Stored data entries
:::::
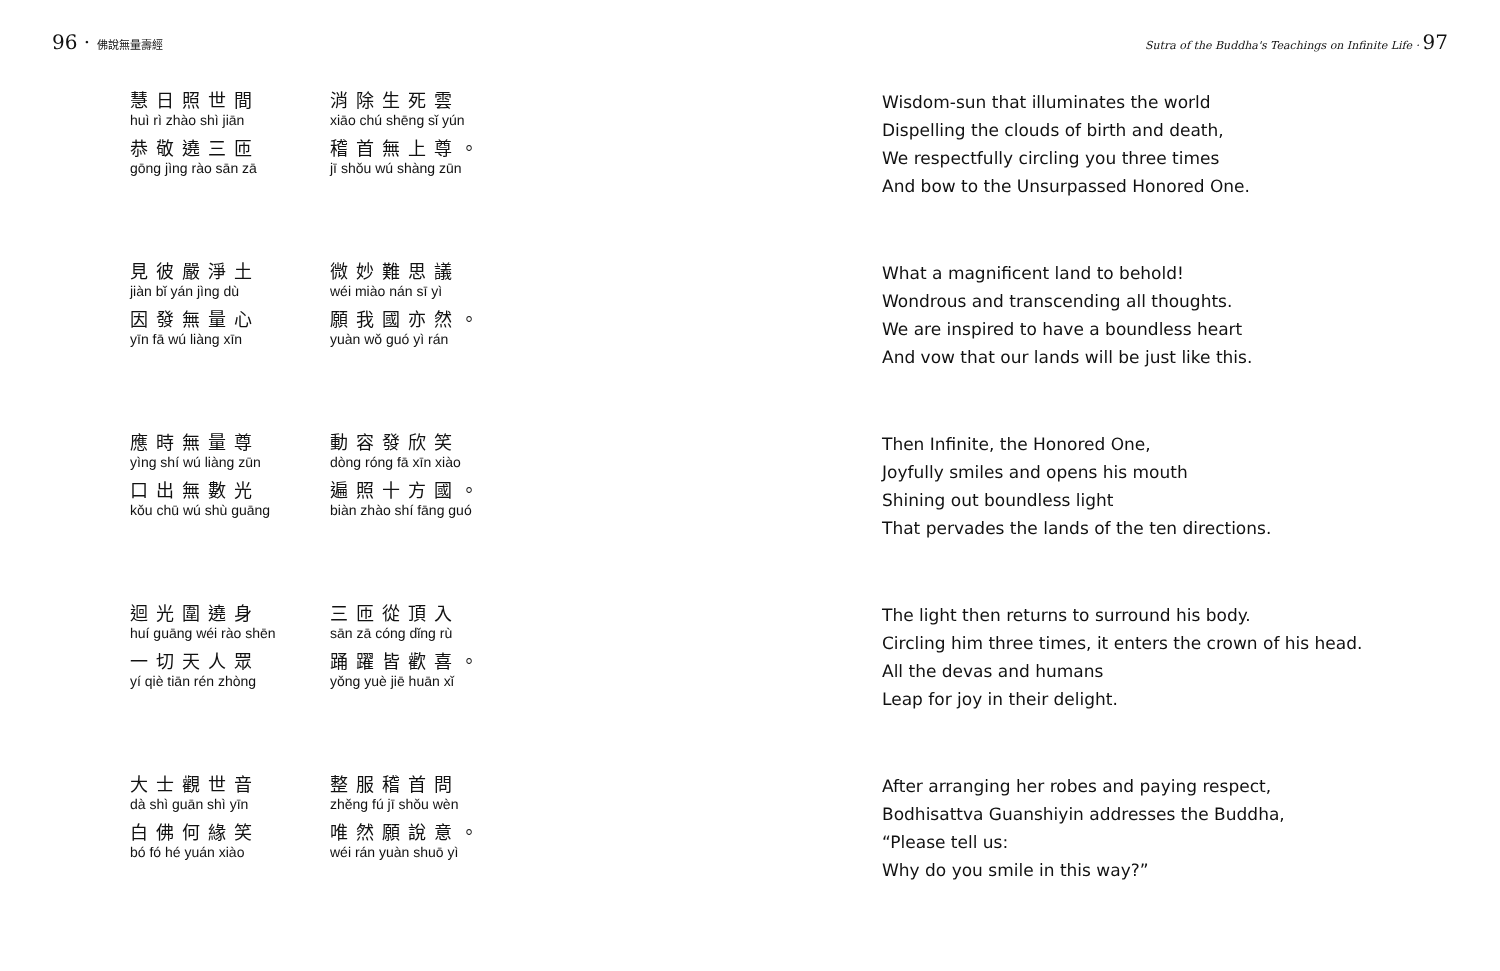96 · 佛說無量壽經
慧日照世間
huì rì zhào shì jiān
消除生死雲
xiāo chú shēng sǐ yún
恭敬遶三匝
gōng jìng rào sān zā
稽首無上尊。
jī shǒu wú shàng zūn
見彼嚴淨土
jiàn bǐ yán jìng dù
微妙難思議
wéi miào nán sī yì
因發無量心
yīn fā wú liàng xīn
願我國亦然。
yuàn wǒ guó yì rán
應時無量尊
yìng shí wú liàng zūn
動容發欣笑
dòng róng fā xīn xiào
口出無數光
kǒu chū wú shù guāng
遍照十方國。
biàn zhào shí fāng guó
迴光圍遶身
huí guāng wéi rào shēn
三匝從頂入
sān zā cóng dǐng rù
一切天人眾
yí qiè tiān rén zhòng
踊躍皆歡喜。
yǒng yuè jiē huān xǐ
大士觀世音
dà shì guān shì yīn
整服稽首問
zhěng fú jī shǒu wèn
白佛何緣笑
bó fó hé yuán xiào
唯然願說意。
wéi rán yuàn shuō yì
Sutra of the Buddha's Teachings on Infinite Life · 97
Wisdom-sun that illuminates the world
Dispelling the clouds of birth and death,
We respectfully circling you three times
And bow to the Unsurpassed Honored One.
What a magnificent land to behold!
Wondrous and transcending all thoughts.
We are inspired to have a boundless heart
And vow that our lands will be just like this.
Then Infinite, the Honored One,
Joyfully smiles and opens his mouth
Shining out boundless light
That pervades the lands of the ten directions.
The light then returns to surround his body.
Circling him three times, it enters the crown of his head.
All the devas and humans
Leap for joy in their delight.
After arranging her robes and paying respect,
Bodhisattva Guanshiyin addresses the Buddha,
“Please tell us:
Why do you smile in this way?”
:::::
(Task item): Of the entries above, repeat exactly the lines between the line with "jiàn bǐ yán jìng dù" and the line with "wéi rán yuàn shuō yì", inclusive, and no others.

(Reply):
jiàn bǐ yán jìng dù
微妙難思議
wéi miào nán sī yì
因發無量心
yīn fā wú liàng xīn
願我國亦然。
yuàn wǒ guó yì rán
應時無量尊
yìng shí wú liàng zūn
動容發欣笑
dòng róng fā xīn xiào
口出無數光
kǒu chū wú shù guāng
遍照十方國。
biàn zhào shí fāng guó
迴光圍遶身
huí guāng wéi rào shēn
三匝從頂入
sān zā cóng dǐng rù
一切天人眾
yí qiè tiān rén zhòng
踊躍皆歡喜。
yǒng yuè jiē huān xǐ
大士觀世音
dà shì guān shì yīn
整服稽首問
zhěng fú jī shǒu wèn
白佛何緣笑
bó fó hé yuán xiào
唯然願說意。
wéi rán yuàn shuō yì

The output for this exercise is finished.